— begin —

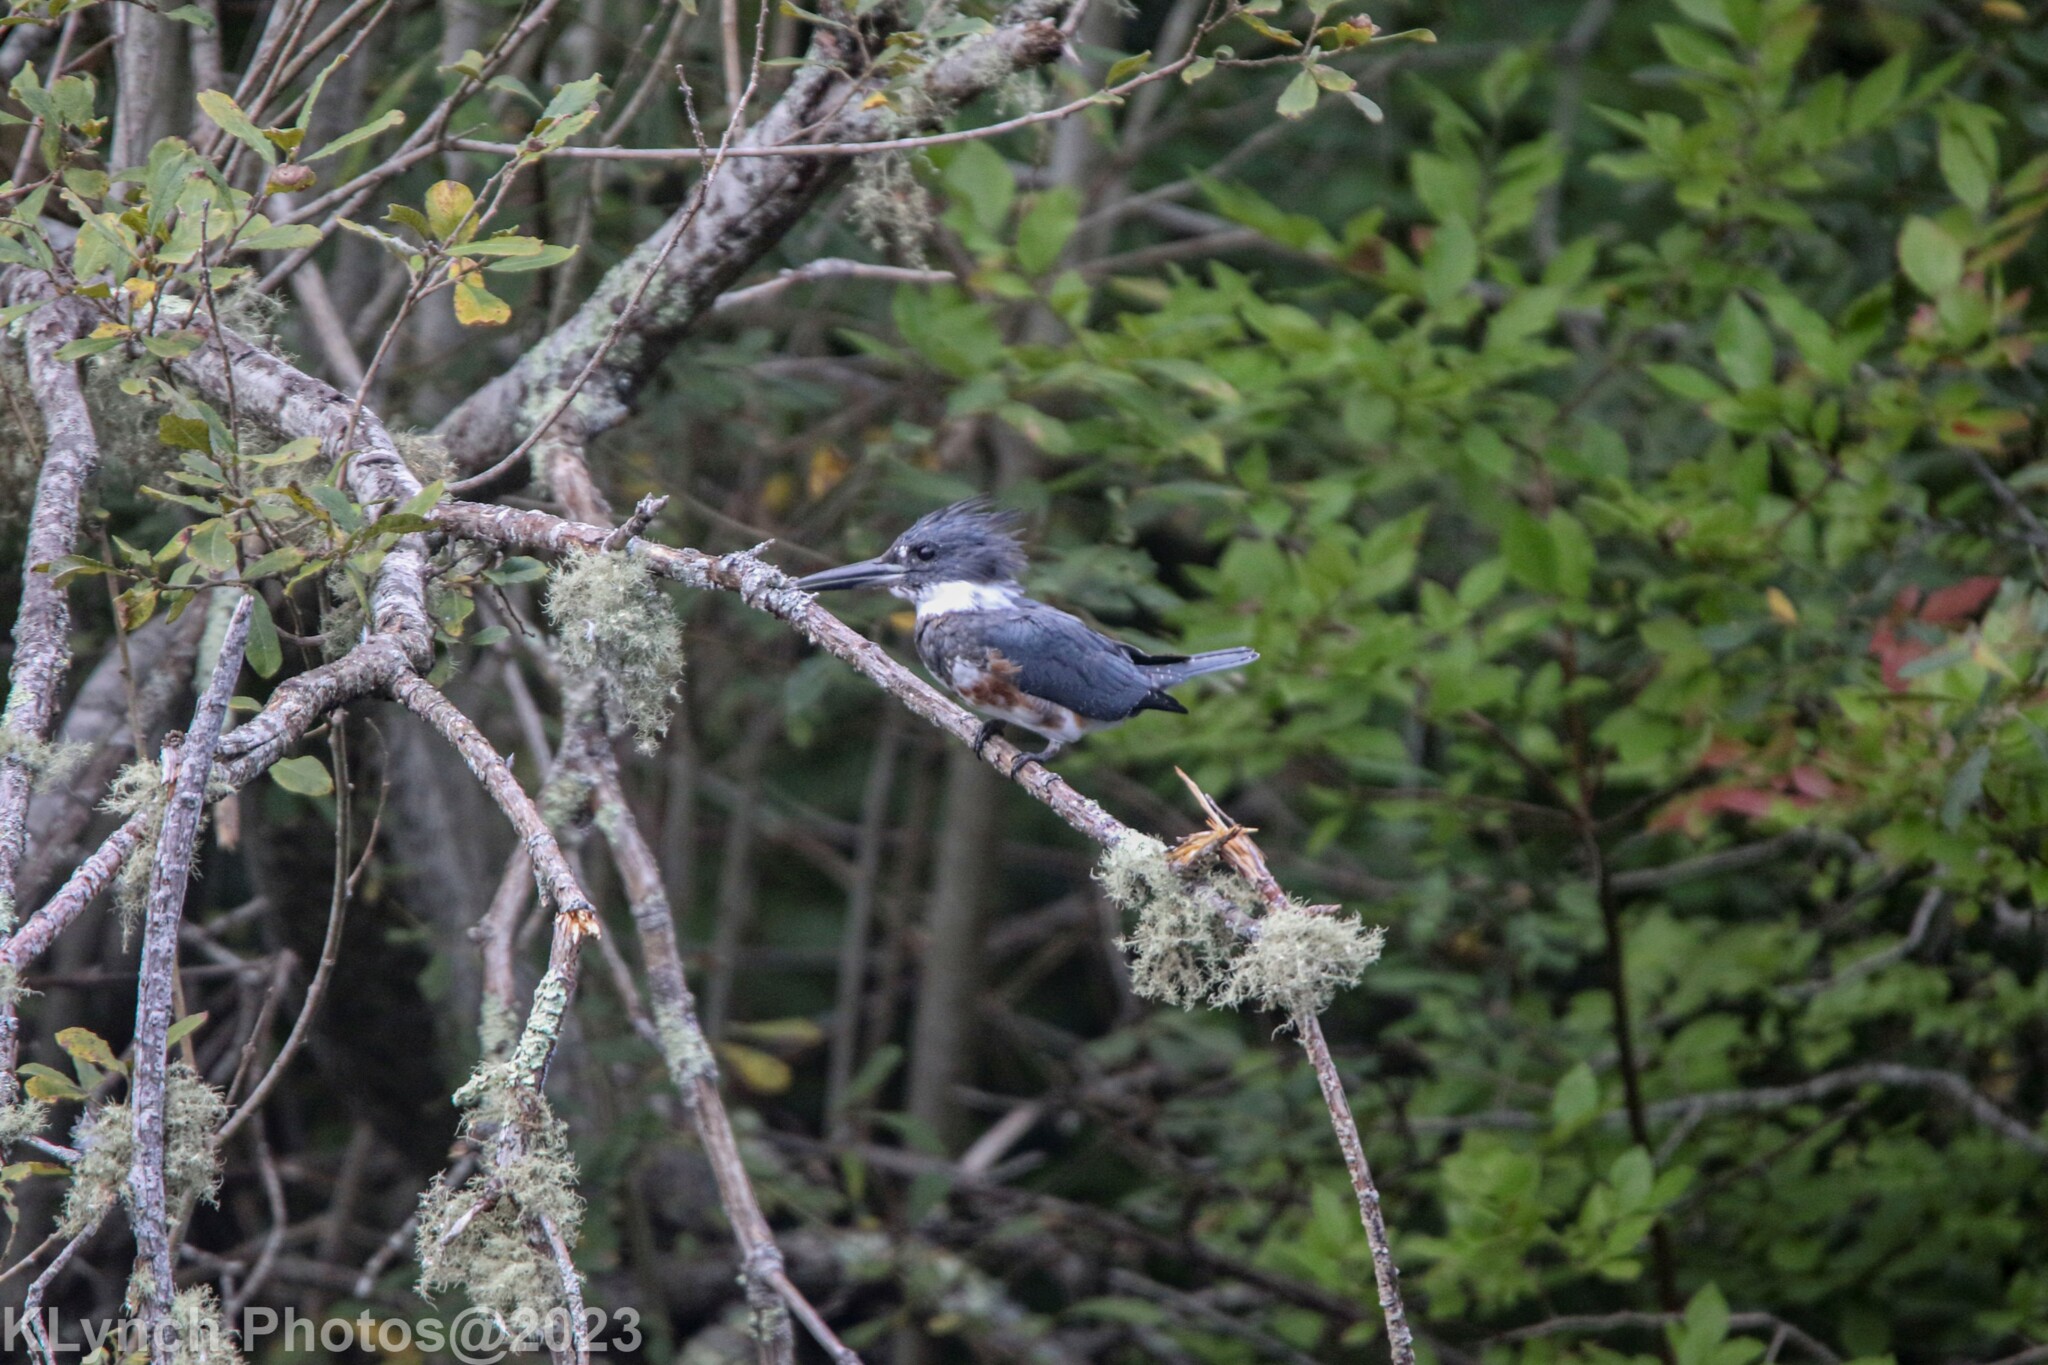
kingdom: Animalia
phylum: Chordata
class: Aves
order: Coraciiformes
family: Alcedinidae
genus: Megaceryle
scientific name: Megaceryle alcyon
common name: Belted kingfisher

— end —

Put the lines of every entry above into a numbered list, skipping blank lines and leaving the pictures out.

• [CORRECT RESPONSE]:
1. kingdom: Animalia
2. phylum: Chordata
3. class: Aves
4. order: Coraciiformes
5. family: Alcedinidae
6. genus: Megaceryle
7. scientific name: Megaceryle alcyon
8. common name: Belted kingfisher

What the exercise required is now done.